JUSTICE : 114 détenus libérés Sous Condition, Guillaume NGEFA Pose l’acte fondateur de sa réforme pénitentiaire

Le Ministre de la Justice supervise personnellement une opération de désengorgement à la Prison Centrale de Makala, insufflant une nouvelle dynamique axée sur la légalité et l’humanisation.

Ce lundi 1er décembre 2025 restera une date marquante pour l’administration pénitentiaire congolaise. Sous l’impulsion directe du Ministre d’État, Guillaume NGEFA ATONDOKO ANDALI, 114 personnes détenues, dont 61 du Centre Pénitentiaire et de Rééducation de Kinshasa (CPRK), ont recouvré la liberté conditionnelle. Cette action, la première du genre depuis son entrée en fonction, constitue la pierre angulaire d’une politique visant à désengorger les prisons et à restaurer une justice plus équitable.

Dès 08h45 ce matin, les portes de la Prison Centrale de Makala s’ouvraient sur un événement inédit. Le Ministre d’État, Ministre de la Justice et Garde des Sceaux, Guillaume NGEFA ATONDOKO ANDALI, a choisi de superviser personnellement la procédure de libération conditionnelle de 114 détenus. Parmi eux, deux femmes et 61 individus issus du CPRK voient leur peine s’alléger, dans le cadre d’une vaste opération destinée à réduire la surpopulation carcérale.

Une vigilance et une rigueur absolues ont été exigées par le ministre lors de son allocution à l’administration pénitentiaire. Dans le contexte géopolitique actuel, qualifié de sensible, il a exhorté le directeur de l’établissement à la plus grande prudence, rompant ainsi avec des méthodes passées. « Ce qui s’est passé avant ne peut plus se répéter », a-t-il martelé d’une voix posée mais ferme, soulignant sa détermination à tourner la page des pratiques arbitraires.


Orchestrée par M.André KANZA, Directeur de la Prison Centrale de Makala, l’opération s’est déroulée selon un protocole rigoureux. Après un appel nominal des bénéficiaires, le Ministre leur a remis en main propre leur fiche de libération, sésame officiel pour leur retour à la liberté. Selon M. KANZA, ces décisions ne relèvent en aucun cas de l’arbitraire ou du hasard. Elles sont le fruit d’une sélection méticuleuse fondée sur des critères légaux stricts :

· L’examen approfondi de la durée d’incarcération déjà effectuée ;
· L’appréciation d’un comportement exemplaire durant la détention ;
· Le respect intégral des conditions légales d’éligibilité à la mesure.

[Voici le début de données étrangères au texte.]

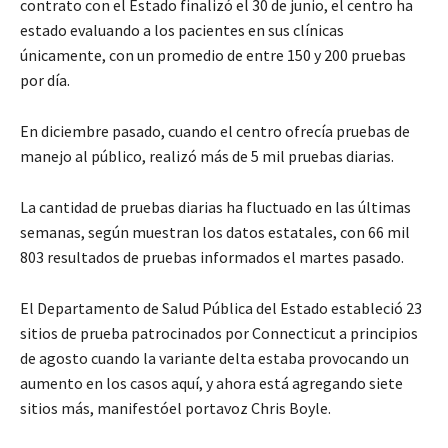
contrato con el Estado finalizó el 30 de junio, el centro ha
estado evaluando a los pacientes en sus clínicas
únicamente, con un promedio de entre 150 y 200 pruebas
por día.
En diciembre pasado, cuando el centro ofrecía pruebas de
manejo al público, realizó más de 5 mil pruebas diarias.
La cantidad de pruebas diarias ha fluctuado en las últimas
semanas, según muestran los datos estatales, con 66 mil
803 resultados de pruebas informados el martes pasado.
El Departamento de Salud Pública del Estado estableció 23
sitios de prueba patrocinados por Connecticut a principios
de agosto cuando la variante delta estaba provocando un
aumento en los casos aquí, y ahora está agregando siete
sitios más, manifestóel portavoz Chris Boyle.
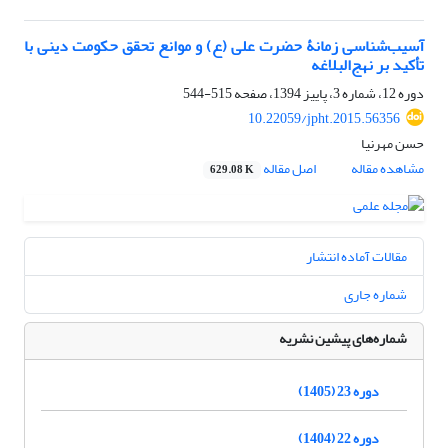
آسیب‌شناسی زمانۀ حضرت علی (ع) و موانع تحقق حکومت دینی با
تأکید بر نهج‌البلاغه
دوره 12، شماره 3، پاییز 1394، صفحه
515-544
10.22059/jpht.2015.56356
حسن مهرنیا
مشاهده مقاله
اصل مقاله
629.08 K
مقالات آماده انتشار
شماره جاری
شماره‌های پیشین نشریه
دوره 23 (1405)
دوره 22 (1404)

Au-delà de la statistique,cette libération collective a une résonance profondément humaine. Elle a insufflé un vent d’espoir au sein de la population carcérale. L’histoire de Selema Thomas, 72 ans, en est la parfaite illustration. Libéré ce jour, le septuagénaire affirme avoir été victime d’une incarcération arbitraire fomentée, selon ses dires, par « un homme haut placé » dans le but de lui dérober sa parcelle. Désormais libre, il lance un appel poignant au Ministre NGEFA pour un réexamen de son dossier et la restitution de son bien. Son cas cristallise la lutte contre l’impunité des puissants, un combat que le nouveau ministre affiche clairement comme une priorité.


Avec cette première vague de libérations,le gouvernement trace les contours de sa nouvelle politique pénitentiaire. Axée sur l’humanisation des conditions de détention et le strict respect des droits humains, elle entend concilier la nécessité de la sanction avec les impératifs de réinsertion et d’équité. L’acte posé ce lundi à Makala n’est donc pas un aboutissement, mais bien un commencement, promettant de profonds changements dans le paysage judiciaire et carcéral du pays.